Government officials were wary of showing radar pictures on television, especially superimposed over a map of the coastline that emphasized the mammoth storm’s size. But Rather helped persuade them it would save lives. 

“I among others told them, listen, Texans have a lot of flaws and failures, they have their problems, but Texans don’t panic,” he said. “Texas are hard to herd, impossible to stampede.”

The ominous radar images of the hurricane churning toward the coastline played a huge role in persuading—maybe scaring—an estimated 350,000 people to evacuate their homes. At the time, it was considered the biggest weather-related evacuation in American history. 

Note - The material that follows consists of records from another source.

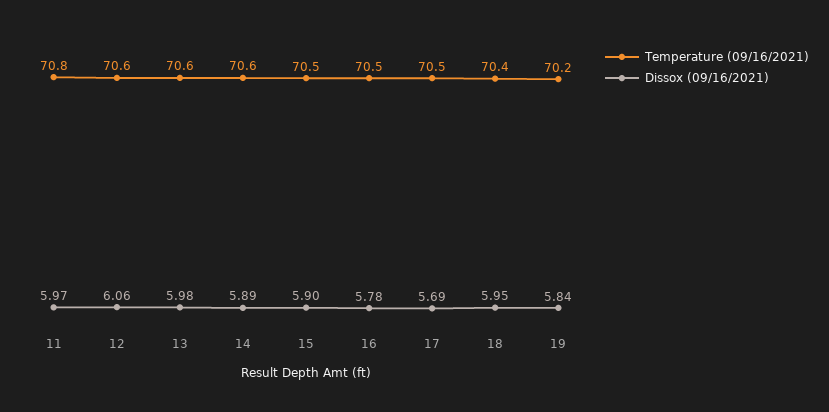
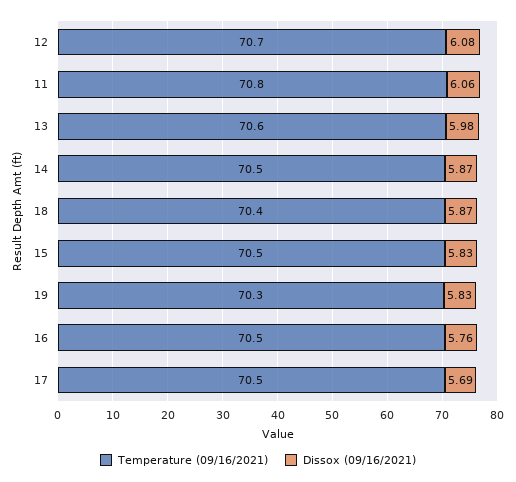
  {
    "Temperature (09/16/2021)": {
      "11": 70.8,
-     "12": 70.6,
+     "12": 70.7,
      "13": 70.6,
-     "14": 70.6,
+     "14": 70.5,
      "15": 70.5,
      "16": 70.5,
      "17": 70.5,
      "18": 70.4,
-     "19": 70.2
+     "19": 70.3
    },
    "Dissox (09/16/2021)": {
-     "11": 5.97,
+     "11": 6.06,
-     "12": 6.06,
+     "12": 6.08,
      "13": 5.98,
-     "14": 5.89,
+     "14": 5.87,
-     "15": 5.9,
+     "15": 5.83,
-     "16": 5.78,
+     "16": 5.76,
      "17": 5.69,
-     "18": 5.95,
+     "18": 5.87,
-     "19": 5.84
+     "19": 5.83
    }
  }

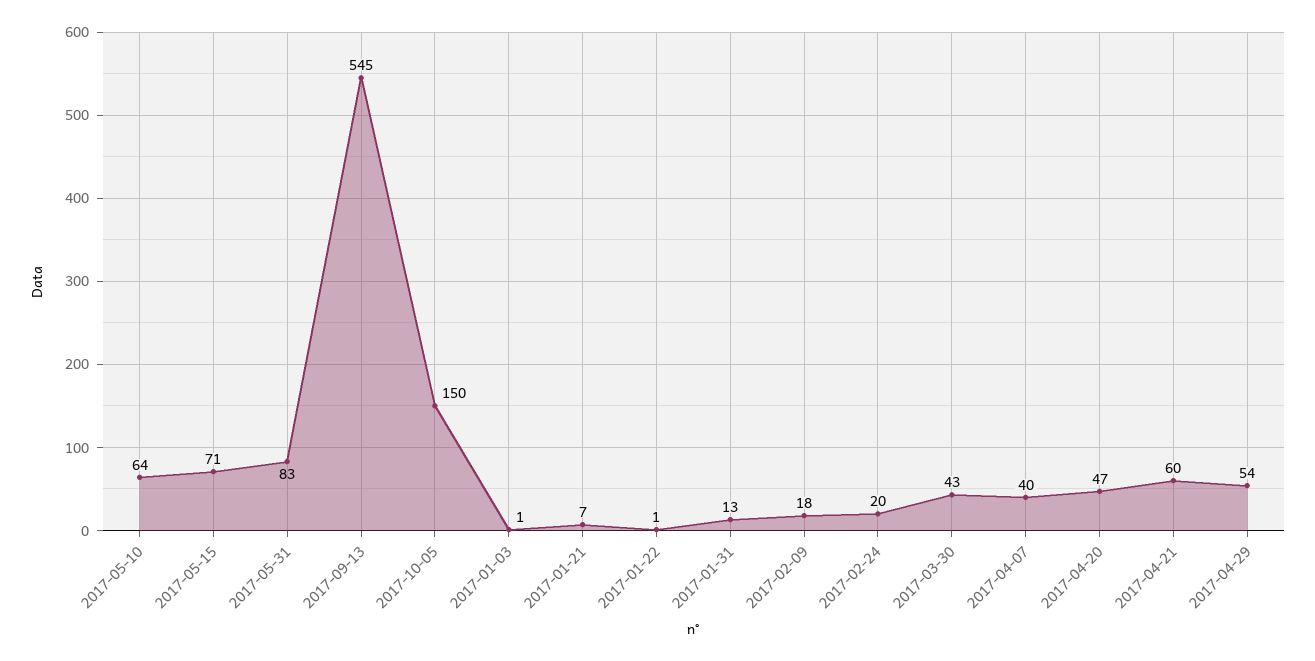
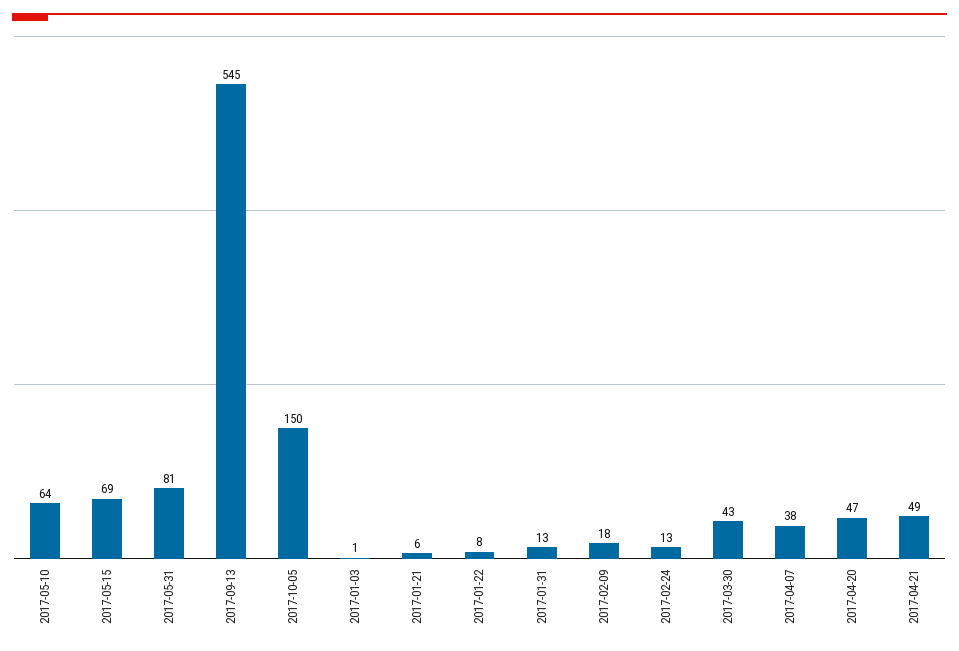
  {
    "2017-05-10": 64,
-   "2017-05-15": 71,
+   "2017-05-15": 69,
-   "2017-05-31": 83,
+   "2017-05-31": 81,
    "2017-09-13": 545,
    "2017-10-05": 150,
    "2017-01-03": 1,
-   "2017-01-21": 7,
+   "2017-01-21": 6,
-   "2017-01-22": 1,
+   "2017-01-22": 8,
    "2017-01-31": 13,
    "2017-02-09": 18,
-   "2017-02-24": 20,
+   "2017-02-24": 13,
    "2017-03-30": 43,
-   "2017-04-07": 40,
+   "2017-04-07": 38,
    "2017-04-20": 47,
-   "2017-04-21": 60,
+   "2017-04-21": 49
-   "2017-04-29": 54
  }

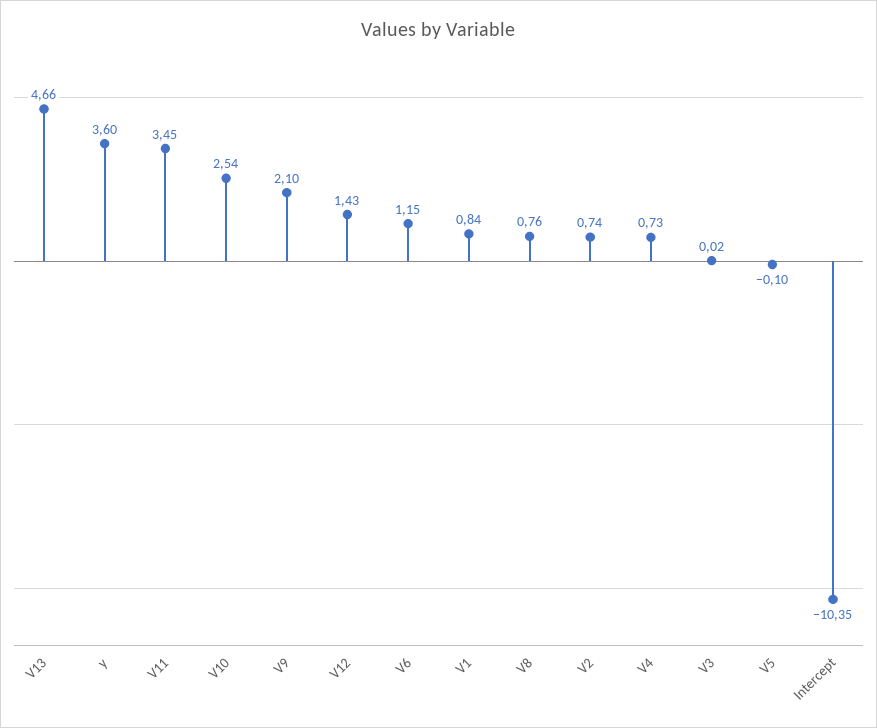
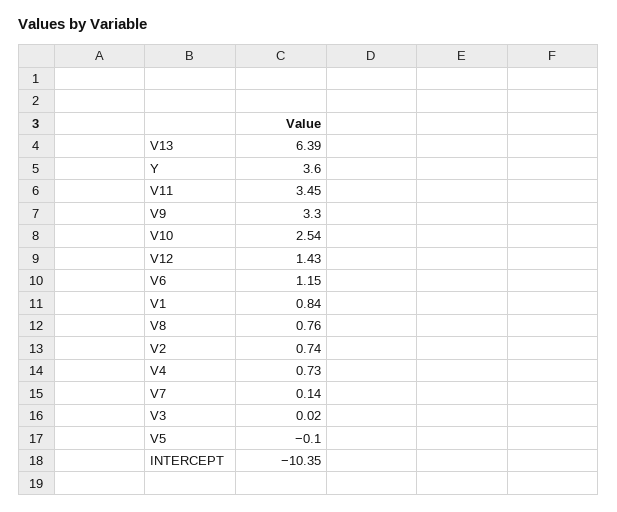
  {
-   "V13": 4.66,
+   "V13": 6.39,
    "y": 3.6,
    "V11": 3.45,
    "V10": 2.54,
-   "V9": 2.1,
+   "V9": 3.3,
    "V12": 1.43,
    "V6": 1.15,
    "V1": 0.84,
    "V8": 0.76,
    "V2": 0.74,
    "V4": 0.73,
    "V3": 0.02,
    "V5": -0.1,
-   "Intercept": -10.35
+   "Intercept": -10.35,
+   "V7": 0.14
  }

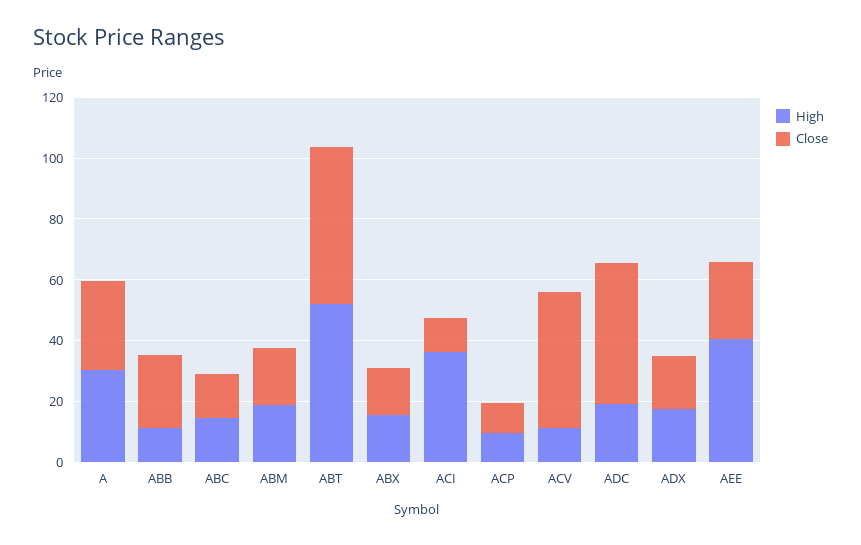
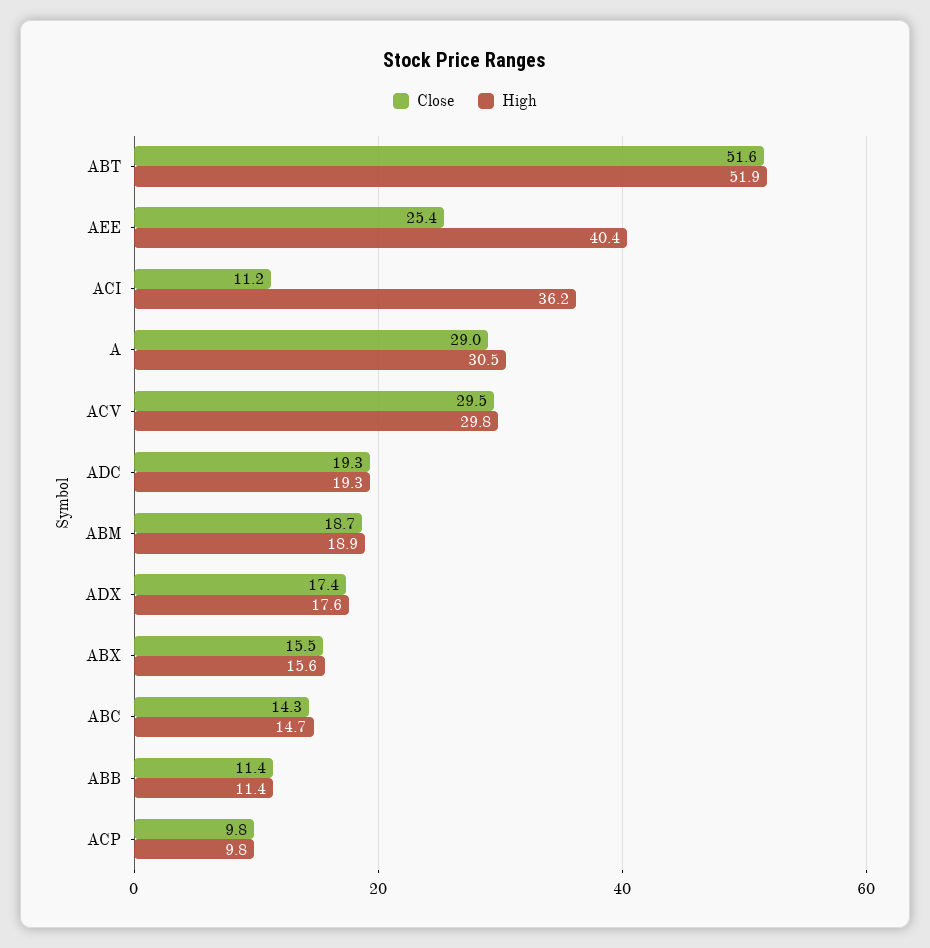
  {
    "High": {
      "A": 30.5,
      "ABB": 11.4,
      "ABC": 14.7,
      "ABM": 18.9,
      "ABT": 51.9,
      "ABX": 15.6,
      "ACI": 36.2,
      "ACP": 9.8,
-     "ACV": 10,
+     "ACV": 29.8,
      "ADC": 19.3,
      "ADX": 17.6,
      "AEE": 40.4
    },
    "Close": {
      "A": 29,
-     "ABB": 25,
+     "ABB": 11.4,
      "ABC": 14.3,
      "ABM": 18.7,
      "ABT": 51.6,
      "ABX": 15.5,
      "ACI": 11.2,
      "ACP": 9.8,
-     "ACV": 45,
+     "ACV": 29.5,
-     "ADC": 45,
+     "ADC": 19.3,
      "ADX": 17.4,
      "AEE": 25.4
    }
  }

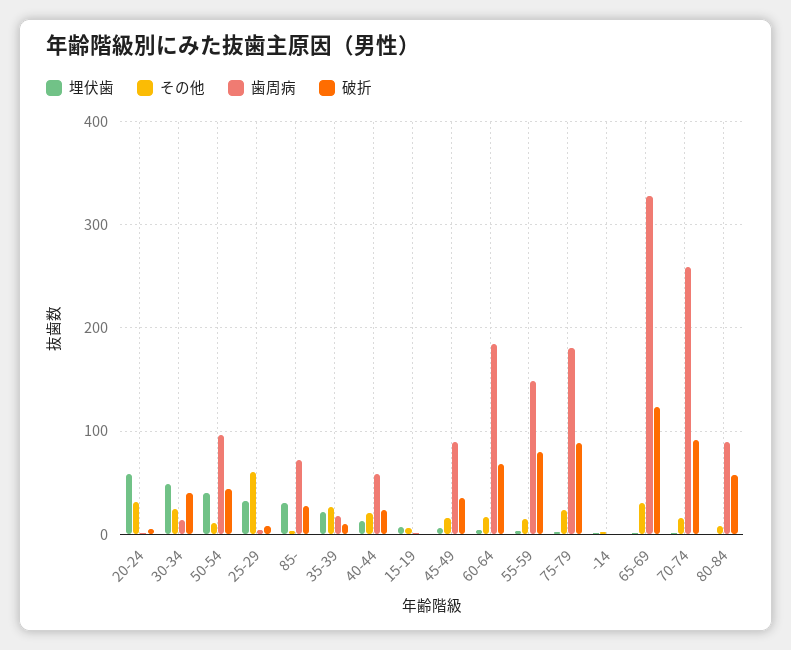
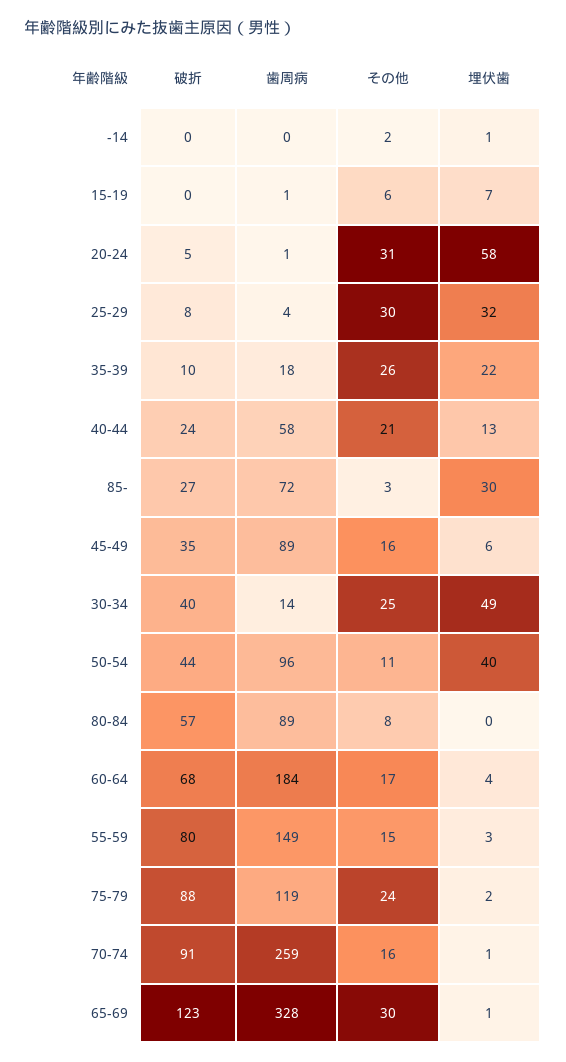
  {
    "埋伏歯": {
      "20-24": 58,
      "30-34": 49,
      "50-54": 40,
      "25-29": 32,
      "85-": 30,
      "35-39": 22,
      "40-44": 13,
      "15-19": 7,
      "45-49": 6,
      "60-64": 4,
      "55-59": 3,
      "75-79": 2,
      "-14": 1,
      "65-69": 1,
      "70-74": 1,
      "80-84": 0
    },
    "その他": {
      "20-24": 31,
      "30-34": 25,
      "50-54": 11,
-     "25-29": 60,
+     "25-29": 30,
      "85-": 3,
      "35-39": 26,
      "40-44": 21,
      "15-19": 6,
      "45-49": 16,
      "60-64": 17,
      "55-59": 15,
      "75-79": 24,
      "-14": 2,
      "65-69": 30,
      "70-74": 16,
      "80-84": 8
    },
    "歯周病": {
      "20-24": 1,
      "30-34": 14,
      "50-54": 96,
      "25-29": 4,
      "85-": 72,
      "35-39": 18,
      "40-44": 58,
      "15-19": 1,
      "45-49": 89,
      "60-64": 184,
      "55-59": 149,
-     "75-79": 180,
+     "75-79": 119,
      "-14": 0,
      "65-69": 328,
      "70-74": 259,
      "80-84": 89
    },
    "破折": {
      "20-24": 5,
      "30-34": 40,
      "50-54": 44,
      "25-29": 8,
      "85-": 27,
      "35-39": 10,
      "40-44": 24,
      "15-19": 0,
      "45-49": 35,
      "60-64": 68,
      "55-59": 80,
      "75-79": 88,
      "-14": 0,
      "65-69": 123,
      "70-74": 91,
      "80-84": 57
    }
  }

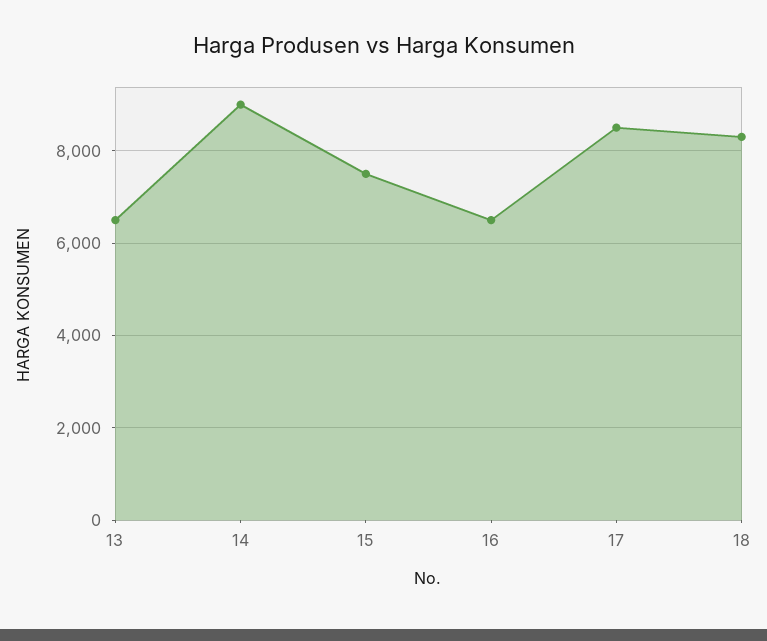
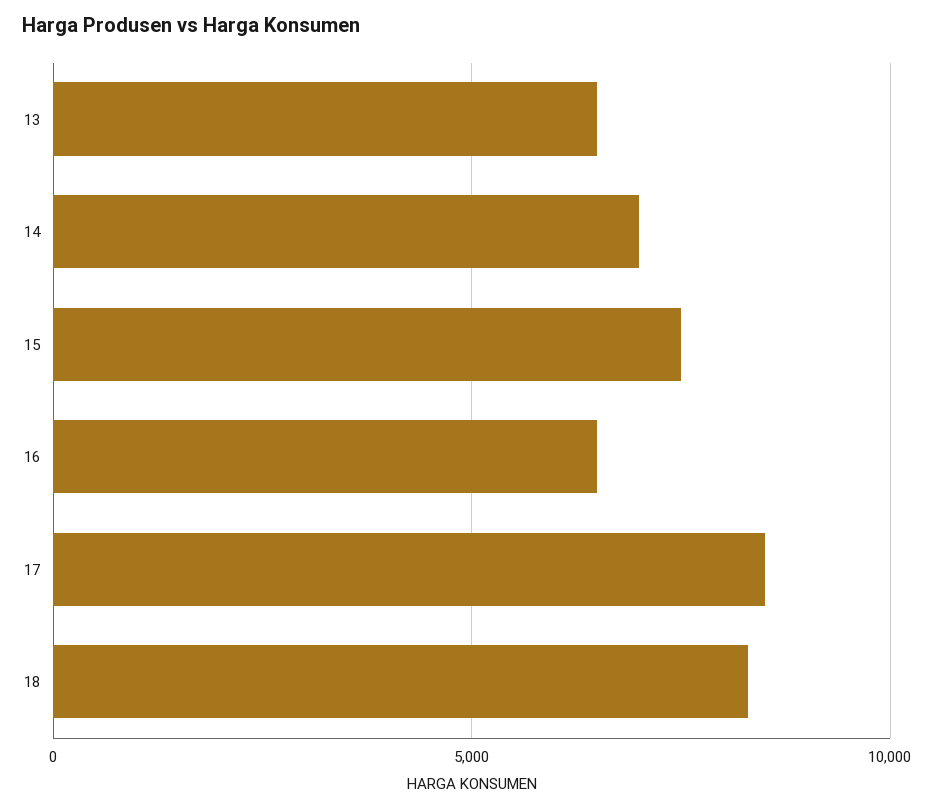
  {
    "13": 6600,
-   "14": 9000,
+   "14": 7000,
    "15": 7600,
    "16": 6600,
    "17": 8600,
    "18": 8400
  }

Carla may well have been the most intense Atlantic storm ever to strike the United States when it slammed into the Galveston seawall. Forecasters believe it was even more intense than the 1900 storm that killed an estimated 6,000 people in Galveston, which remains the deadliest natural disaster in American history.

And yet, only 46 people died during Carla. A government report on the storm later credited KHOU’s telecasts with saving countless lives.

It also propelled Rather into the national eye, catching the attention of Walter Cronkite, who’s reputed to recommend CBS News hire his fellow Houston reporter who was “up to his ass in water moccasins.” 

Today, after his contentious parting with CBS, Rather continues producing award-winning documentaries for HDNet, whose fledgling news operation he compares to the days when he pioneered television news at KHOU.

“I don’t quit,” he says. “I teach my children and grandchildren Rathers don’t quit.”